# International 240 question?



## S10blaze92 (Aug 10, 2008)

My grandpa passed away and had a International 240 front end loader. He would never let anyone drive it as it was his baby. Now, I want to be able to move it in and out of the sheld, plus I need to be able to plow the snow for my grandma this winter.

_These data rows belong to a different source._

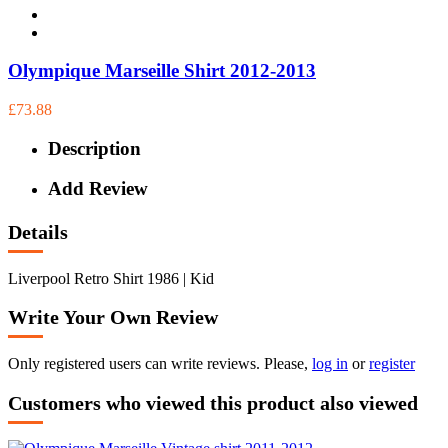
Olympique Marseille Shirt 2012-2013
£73.88
Description
Add Review
Details
Liverpool Retro Shirt 1986 | Kid
Write Your Own Review
Only registered users can write reviews. Please,
log in
or
register
Customers who viewed this product also viewed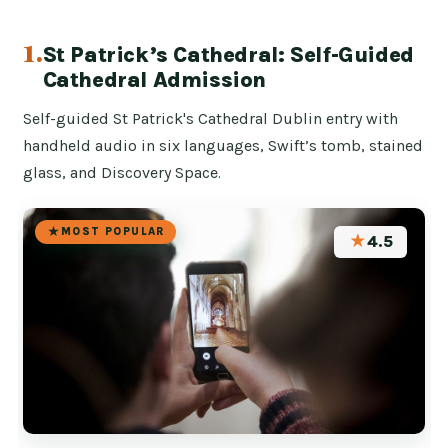
1.
St Patrick’s Cathedral: Self-Guided
Cathedral Admission
Self-guided St Patrick's Cathedral Dublin entry with
handheld audio in six languages, Swift’s tomb, stained
glass, and Discovery Space.
MOST POPULAR
★
4.5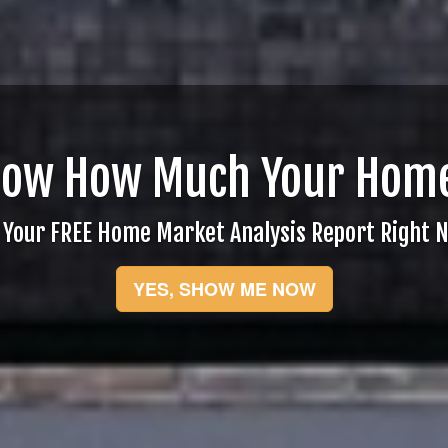
now How Much Your Home
 Your FREE Home Market Analysis Report Right 
YES, SHOW ME NOW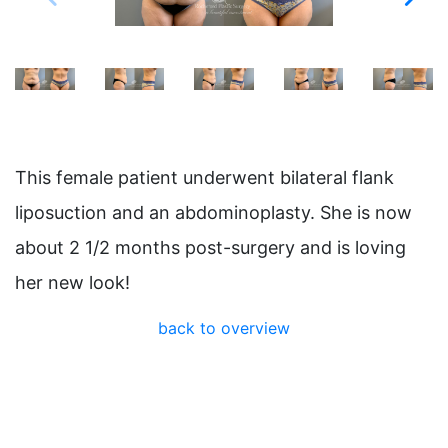
This female patient underwent bilateral flank
liposuction and an abdominoplasty. She is now
about 2 1/2 months post-surgery and is loving
her new look!
back to overview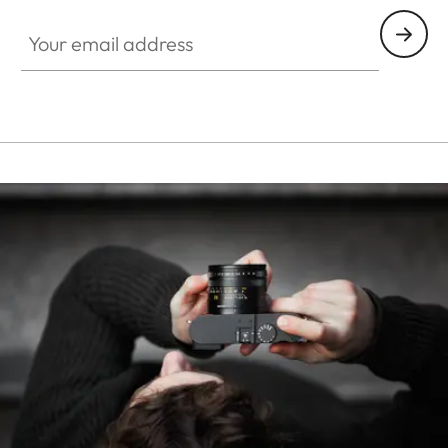
Your email address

So, the question is which peddles are the clutch and brakes? It looks like its a hand throttle? Is it like my truck? Left side is the clutch, right side are the breaks? But it looks like 2 peddles on the right side. I see its a 4 speed forward, and 1 in reverse. The bucket controls looks straight forward. Any help would be great. Any sites out there that can be of help for me?

Thanks,

Jeff


----------



## Morgan (Oct 26, 2006)

The pedal on the left side by iteself is the clutch and the two on the right are left and right brake pedals


----------



## klink (Jul 4, 2008)

That Farmall 240 is a cute classic tractor. With Grandma's permission, get a tractor driving friend to help you play (drive ) the tractor around, get use to the tractor controls. Be very careful with the loader, as you can upset a tractor very easy with the loader raised up. there are many dangers. Everyone goes through a learning curve on every tractor they drive. Have fun - be safe.


----------



## sgfrye (Apr 19, 2009)

i have a 240 utility tractor, they are great light duty tractors


----------



## Live Oak (Dec 22, 2003)

Welcome to Tractor Forum sgfrye! IH definitely made a great tractor. Got any pics of your 240?


----------